Роскошь! Можно подумать, речь шла о жемчугах или парижских туалетах! Но было такое время, давным-давно, когда сердце ее замирало и билось радостно-тревожно, как у ребенка, при каждом подходящем случае — в годовщину свадьбы, например, да и просто так, стоило ей заслышать его шаги на лестнице. Ага… сегодня он, наверное, что-нибудь придумал: цветы, а может, книга, а может — почем знать? — какая-нибудь не очень нужная, немножко легкомысленная безделка, которая сохранится, будет с ней на долгие годы, брошка или кольцо. Знак того, что хозяин дома чуточку легкомысленный, неблагоразумный. Это было, конечно, ребячество, но она этого хотела.

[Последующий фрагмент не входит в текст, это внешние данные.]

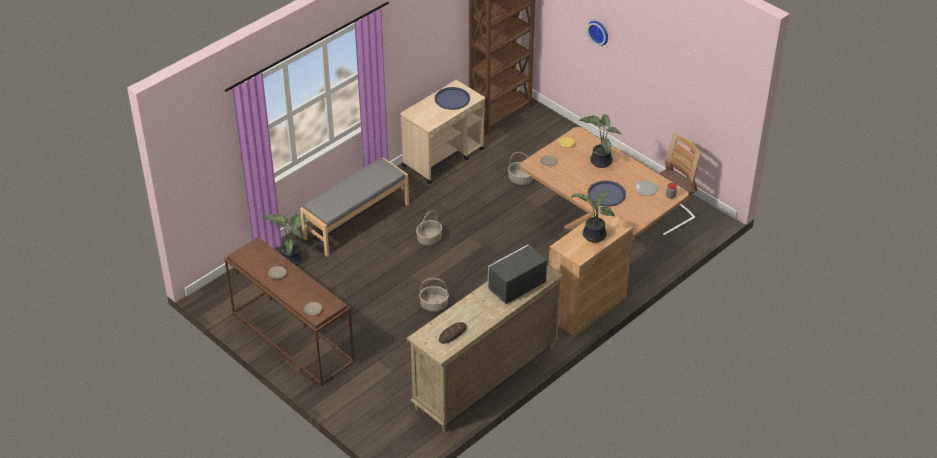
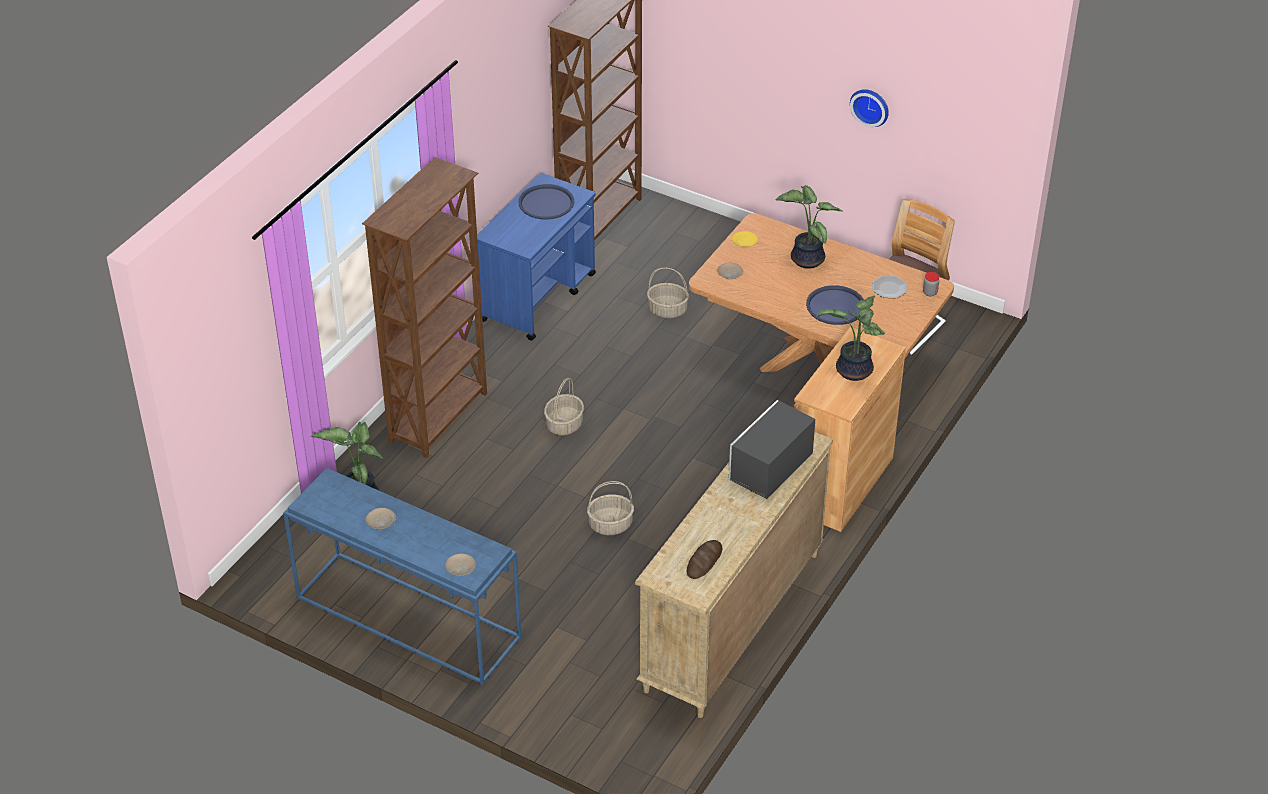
camera: 15 degrees left, 0 degrees up
(291, 337) = (406, 618): brown console table -> blue console table
(356, 221) = (440, 417): grey bench -> brown bookcase
(443, 157) = (538, 297): beige cart -> blue cart
(599, 32) = (754, 64): wall clock -> wall clock (870, 106)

В те времена она и сама старалась что-нибудь такое придумать, маленькие глупые сюрпризы, никогда не приносившие в общем-то радости. Все эти разочарования, из года в год, до сих пор торчат, как занозы, в ее сердце. Он был из тех, кто о таких вещах просто забывает. Прошло много времени, прежде чем она отучилась ждать. И когда вдруг сейчас, после всех этих лет, в самый обычный день, он принес ей кактус, она до того была ошарашена, что не нашлась что сказать.
Роскошь? Пожалуй. В той форме, в какой это доступно бедному человеку. Немного романтики, немного поклонения. Не обязательно иметь для этого золотые прииски. Еще когда они были только помолвлены, она думала: он из застенчивых, скрытный. Это еще придет. Это так и не пришло.
Хоть бы он сказал когда: «Как бы мне хотелось, чтобы у тебя это было!» И все, вполне достаточно, она не терзалась бы больше. Хоть бы он когда сказал: «Моя любимая». Но он не употреблял таких слов.
Да, теперь она поняла, в чем суть. Поток слов смыл все лишнее, очистил, обнажил дно. Она видит теперь, чего ей не хватает. Все это мертво, не мучит ее больше. Но она еще тащит в себе этот мертвый груз, который ее отравляет. И ей стыдно. Стыдно за все те банальные, жалкие слова, которыми она пыталась выразить невыразимое. Глупые, неуклюжие обличья простой истины.
— Хоть бы когда-нибудь ты сказал… — шепчет она.
— Что сказал?
— Нет, ничего, — говорит она, мучаясь стыдом, тяжело опускается на стул и плачет беззвучно.
Он стоит, опершись руками на спинку стула, крепко за нее ухватившись. Отняв мокрый комочек носового платка, она краешком глаза видит, как в нем тоже нарастает обвал. Это застывшее, замкнутое лицо, эта сведенная нижняя челюсть, вдруг неожиданно широкая, массивная. Страх заползает в нее, извечный страх женщины перед мужчиной, перед господином, властелином ее судьбы.